#### YOUR TASKS
1. According to the Uganda Economic Update fact sheet, what does the seventh Economic Update focus on?
2. Carry on the Uganda Economic Update fact sheet from its final sentence.

#### DOCUMENT TEXT
BRIEF

Uganda Economic Update: Fact Sheet

June 6, 2016

What is the Uganda Economic Update?

The Uganda Economic Update is a bi-annual assessment of the state of the country’s economy. It analyses the performance of the economy, key challenges and opportunities, and provides an economic forecast for the year ahead. The update is divided into two parts: the macro-economic analysis which provides insight into the day-to-day management of the economy; and the special area, which usually examines a key driver of the economy in more detail, on how it can contribute to a much faster growth rate, eradicate poverty and boost shared prosperity.

The last update focused on land and how it can be used more productively to facilitate economic growth, eradicate poverty and boost shared prosperity. Although land is an asset, in Uganda most of it is unproductive and not being harnessed to its full potential. Only about 8% of Uganda’s land is registered, meaning that the majority cannot be used to invest in more productive agriculture and non-agricultural activities, cannot be used as collateral to access credit, and cannot be used to create equity. This makes land one of the main bottlenecks to doing business in Uganda, to commercialization of agriculture, to building livable and productive cities, and to building infrastructure. Several recommendations were provided in that update, and can be accessed as part of the report. The seventh Economic Update focuses on Public Investment Management (PIM).

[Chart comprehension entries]
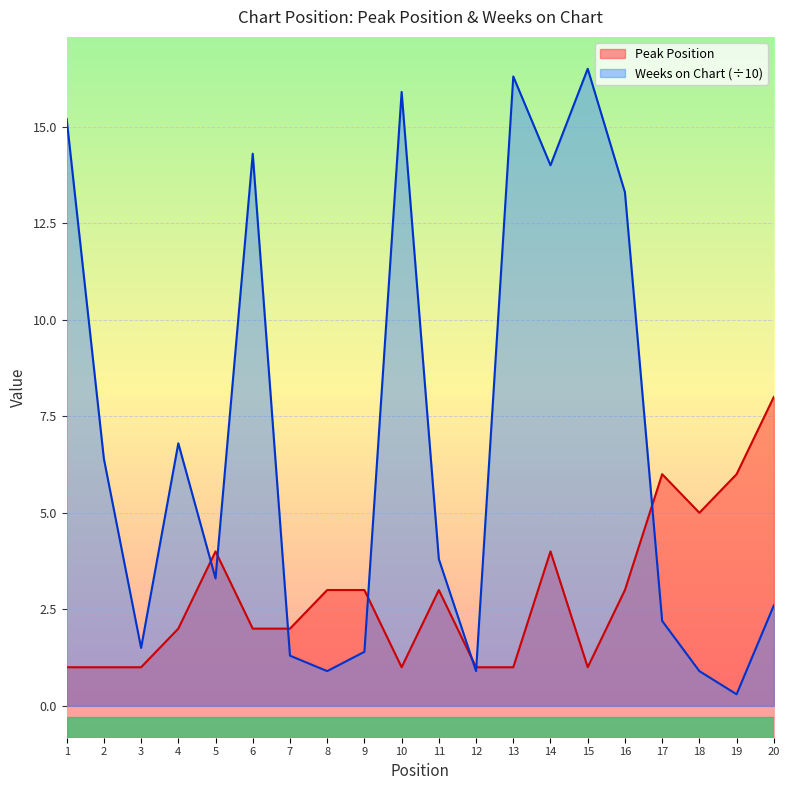

In Weeks on Chart, how many points are lower than both neighbors (excluding endpoints)?

6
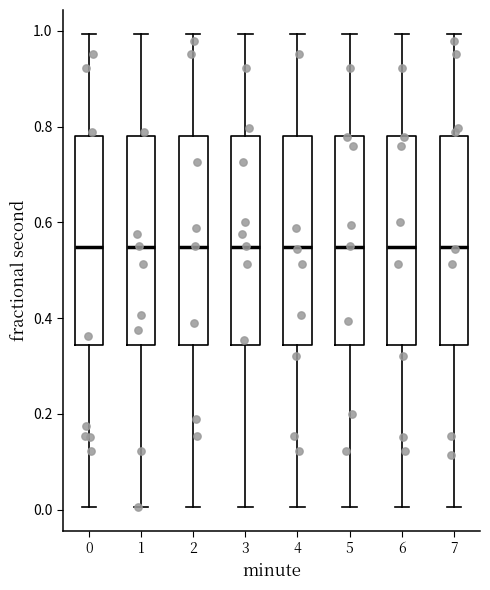

Reading left to right, transcribe this box plot: for each box, give where its median line is, the range the box spans, and where its two whiskers end, as read against the y-axis. The values are not printed on the chart, so give them approximately, as read against the axis.

0: median 0.54, box 0.34 to 0.78, whiskers 0.00 to 1.00
1: median 0.54, box 0.34 to 0.78, whiskers 0.00 to 1.00
2: median 0.54, box 0.34 to 0.78, whiskers 0.00 to 1.00
3: median 0.54, box 0.34 to 0.78, whiskers 0.00 to 1.00
4: median 0.54, box 0.34 to 0.78, whiskers 0.00 to 1.00
5: median 0.54, box 0.34 to 0.78, whiskers 0.00 to 1.00
6: median 0.54, box 0.34 to 0.78, whiskers 0.00 to 1.00
7: median 0.54, box 0.34 to 0.78, whiskers 0.00 to 1.00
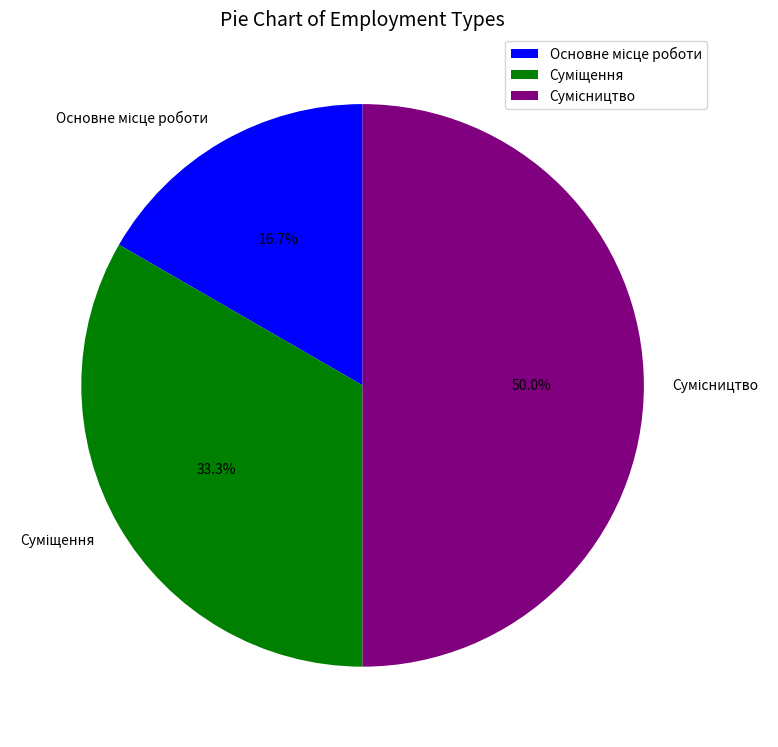

Rank the categories by value from lowest to highest.

Основне місце роботи, Суміщення, Сумісництво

#### TASK-BY-TASK ANSWERS
1. Public Investment Management (PIM).

2.
What is the current state of the economy?

In the past nine months, the economy has witnessed some instability and volatility arising from a number of factors: the staging of a national election, a slowing and volatile global economy, and the subsequent declining commodity prices resulting from slower growth in two large economies, China and Brazil. With these developments, the shilling lost value steeply, reaching an annual depreciation rate of 40% by September 2015-unprecented since the liberalization of the foreign exchange market. Inflation also edged up to 8.5%, with firm expectation among economic players that it would increase due to the heavy depreciation of the currency, on top of other factors. The Central Bank responded by pursuing a tighter monetary policy stance, that succeeded in withdrawing money from circulation, signaling a tighter monetary policy. As a result, the price of treasury bills went up, constraining the government borrowing and spending on its planned investments while the cost of borrowing from banks increased for the private sector.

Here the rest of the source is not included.